The quality of evidence in our study was relatively high based on exclusive inclusion of RCTs with objective endpoints such as HRS reversal and mortality. However, most of the trials were open-label9–14 and did not report allocation concealment methods.10,11, 13–15 Nevertheless, blinding is unlikely to impact objective outcome measures such as HRS reversal and mortality. A primary limitation in this analysis is the small number of studies and included subjects. Additionally, each trial had slightly different diagnostic criteria for HRS-1, and throughout the time that these studies were conducted, the definition and nomenclature of HRS-1 changed. While HRS-1 diagnosis depends upon patients reaching a specific SCr threshold, the updated HRS-AKI diagnosis examines the change in SCr as the basis for diagnosis.1 The updated HRS-AKI diagnostic criteria enable earlier treatment and therefore a better prognosis.22 Because of their timing, all trials, with the exception of Arora et al, did not use the updated definition of
HRS-AKI for diagnosis. An additional limitation is that network meta-analyses can be subject to misinterpretation due to heterogeneity related to considerable differences in the trials, which limit their comparability. We attempted to minimize this by including only RCTs of subjects with HRS-1 or HRS-AKI, which evaluated objective outcomes, and by using the random effects model to compensate for the heterogeneity.
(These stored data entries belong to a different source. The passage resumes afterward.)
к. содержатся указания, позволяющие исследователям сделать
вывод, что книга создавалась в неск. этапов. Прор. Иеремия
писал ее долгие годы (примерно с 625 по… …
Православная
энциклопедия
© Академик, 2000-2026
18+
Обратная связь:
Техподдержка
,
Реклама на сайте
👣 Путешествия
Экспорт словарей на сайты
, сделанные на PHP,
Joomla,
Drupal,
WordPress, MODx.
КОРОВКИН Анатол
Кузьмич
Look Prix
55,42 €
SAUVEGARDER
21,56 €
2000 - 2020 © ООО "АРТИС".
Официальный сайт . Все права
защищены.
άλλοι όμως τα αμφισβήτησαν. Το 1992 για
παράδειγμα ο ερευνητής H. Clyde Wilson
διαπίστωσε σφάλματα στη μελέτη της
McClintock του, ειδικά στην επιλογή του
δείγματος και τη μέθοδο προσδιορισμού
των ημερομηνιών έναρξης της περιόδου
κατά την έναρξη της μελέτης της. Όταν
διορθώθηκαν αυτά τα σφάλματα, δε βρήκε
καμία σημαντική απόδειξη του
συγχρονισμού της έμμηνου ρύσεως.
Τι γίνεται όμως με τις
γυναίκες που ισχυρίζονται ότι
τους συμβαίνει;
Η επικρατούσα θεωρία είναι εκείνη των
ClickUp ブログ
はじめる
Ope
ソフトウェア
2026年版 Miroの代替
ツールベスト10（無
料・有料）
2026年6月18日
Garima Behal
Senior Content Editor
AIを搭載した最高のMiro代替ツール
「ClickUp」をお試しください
As more studies comparing terlipressin and norepinephrine are completed, a clearer understanding of the comparability of these 2 therapies will emerge.
In summary, our network meta-analysis favors terlipressin use for both outcomes of HRS reversal and 1-month mortality for patients with HRS-1 or HRS-AKI when compared to norepinephrine. Additionally, terlipressin was associated with an increased risk of AEs compared to norepinephrine, but discontinuation of therapy due to AEs was uncommon. Large
head-to-head RCTs comparing the efficacy and safety of terlipressin and norepinephrine for the treatment of HRS-AKI as defined by recently revised guidelines would provide valuable insight to guide timely and effective therapy.